February 16, 2026
Say cheese, then rewind
Camera that captures photos to cassette tape
Retro camera saves your selfies to cassette — nostalgia lovers scream yes, pragmatists yell why
TLDR: A DIY camera records photos as audio on cassette tapes, then plays them back to rebuild the image — a retro-tech magic trick. Commenters are split between giddy nostalgia (Pixelvision vibes, “I want one”) and eye-roll pragmatism (“why not SD cards?”), but everyone agrees it’s weird, clever, and charming.
Internet, meet the camera that snaps a photo and literally records it onto a cassette tape — and the comments are on fire. Nostalgia fans are swooning, calling it “Pixelvision 2.0” and dropping links to the 1980s toy camcorder that did something similar, like the Fisher-Price Pixelvision blast from the past. The other half of the crowd? Laugh-crying and asking why anyone would rewind a selfie like it’s a mixtape.
The DIY build uses a tiny ESP32 camera, turns the image into an audio whistle called SSTV (slow-scan TV — an old radio trick to send pictures), records that onto tape, then plays it back into a Raspberry Pi Pico chip that decodes the picture. The maker even battled tape wobble and hiss with smarter filtering, so you don’t need a fancy deck. Translation: it’s part science fair, part art project, all vibes.

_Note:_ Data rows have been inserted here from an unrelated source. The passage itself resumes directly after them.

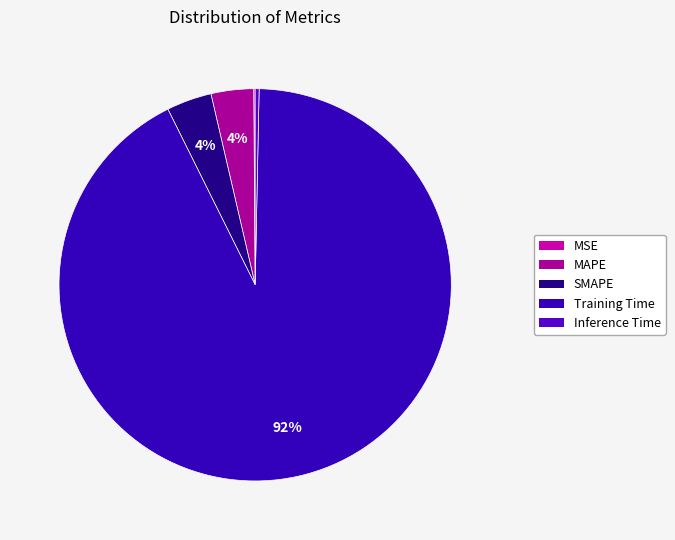

True or false: Inference Time accounts for 15% of the total.

False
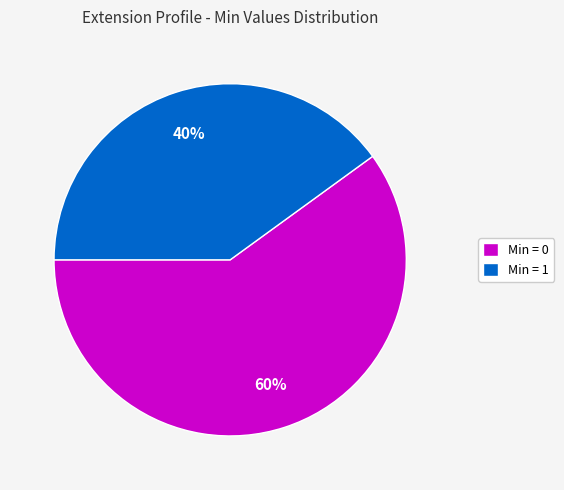

How many slices are in this pie chart?

2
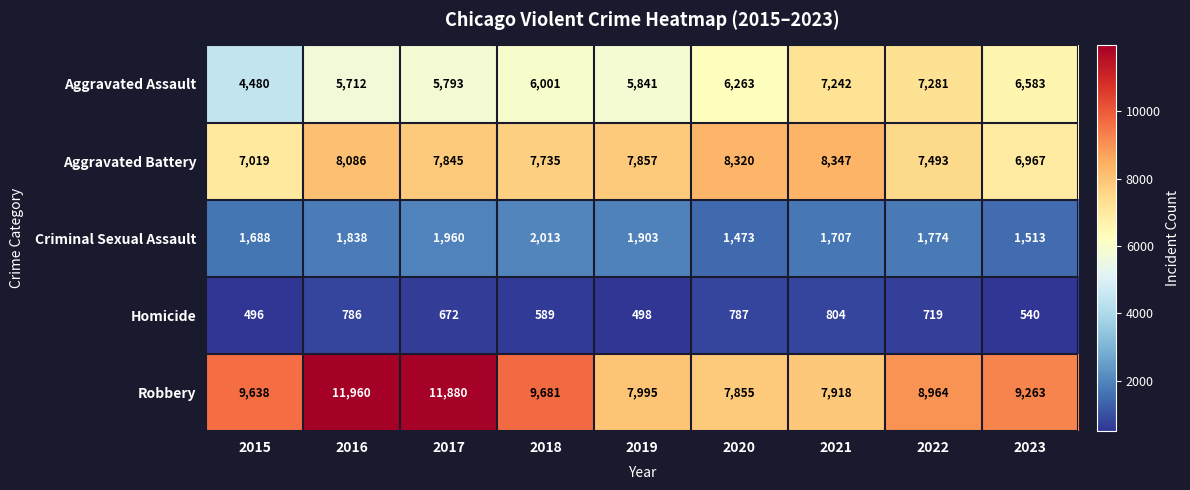

Which label corresponds to the largest value in the chart?

2016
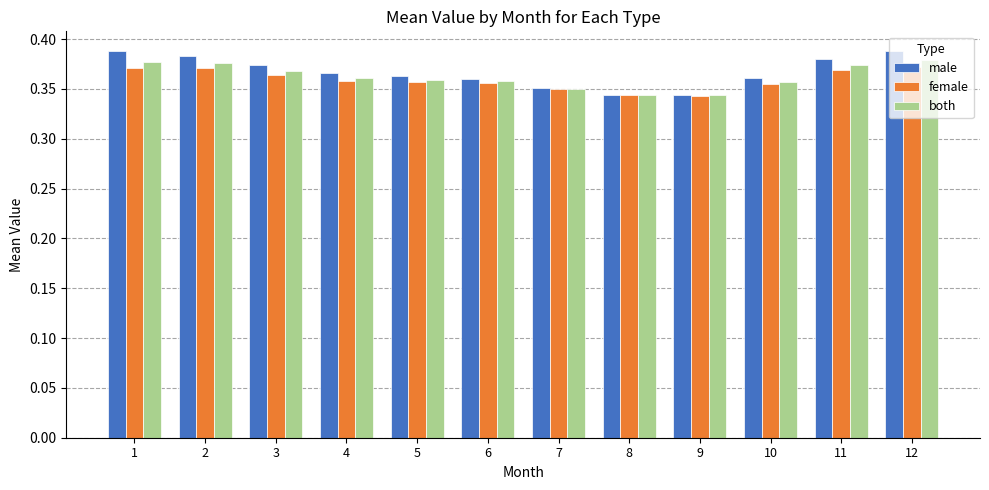

What is the total value across all series at 3?

1.1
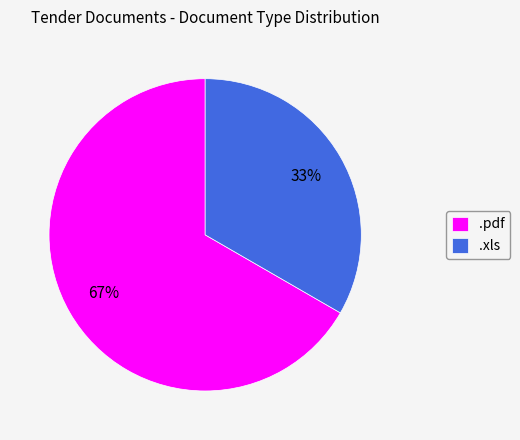

To the nearest percent, what is the combined percentage of .pdf and .xls?

100%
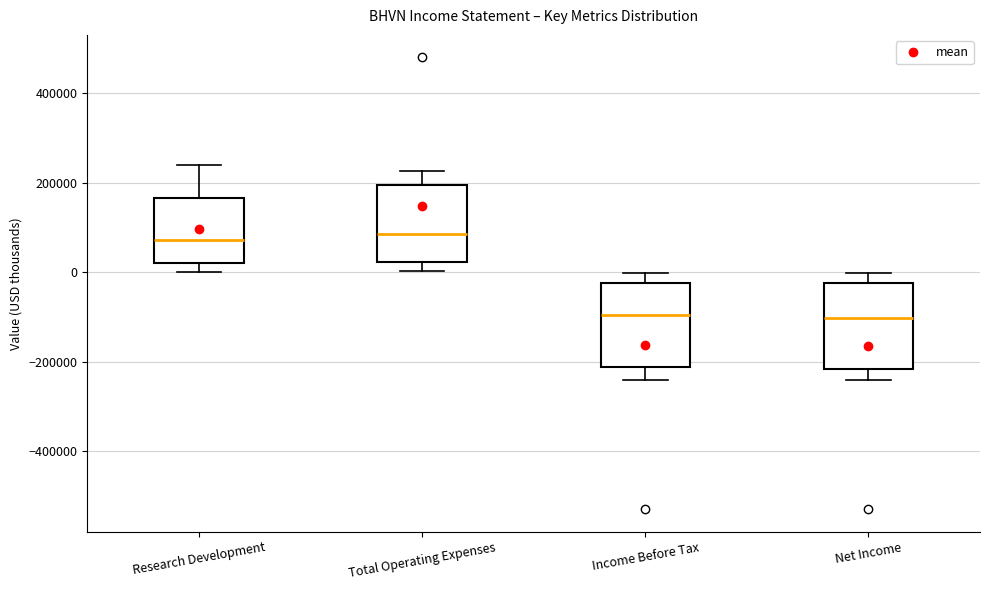

Where does the median line of the box for Net Income sit on the y-axis? The values are not printed on the chart, so give them approximately, as read against the axis.

-100000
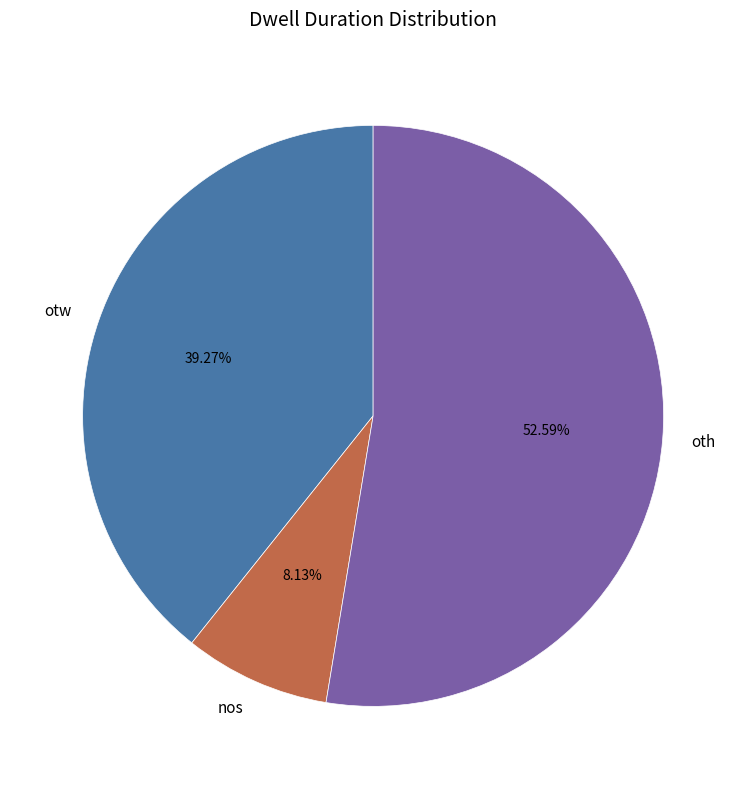

Does nos represent more than half of the total?

No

Strongest take: it’s gloriously pointless — and perfect. One side says it’s the ultimate hipster camera and demands a kit (“shut up and take my Walkman”). The skeptics fire back: “Just use an SD card!” Meanwhile, jokers ask if your face sounds better on the A-side or B-side and whether tape hiss counts as a filter. Either way, the comment section agrees on one thing: they can’t stop watching this techno time machine sing photos into spools of brown ribbon.
Key Points
- •The project stores camera images on audio cassette tapes by encoding them as SSTV signals.
- •An ESP32-CAM captures photos and generates Martin M1 SSTV audio, recorded directly to cassette.
- •Playback audio is decoded by a Raspberry Pi Pico (RP2040) to reconstruct images, based on Jon Dawson’s decoder.
- •Robustness improvements address tape speed instability, adding filtering, better sync recovery, and reduced false detections.
- •Features include USB serial image export via Processing, a TFT display, and physical controls for flash, time-lapse, snapshot, audio preview, and charging management.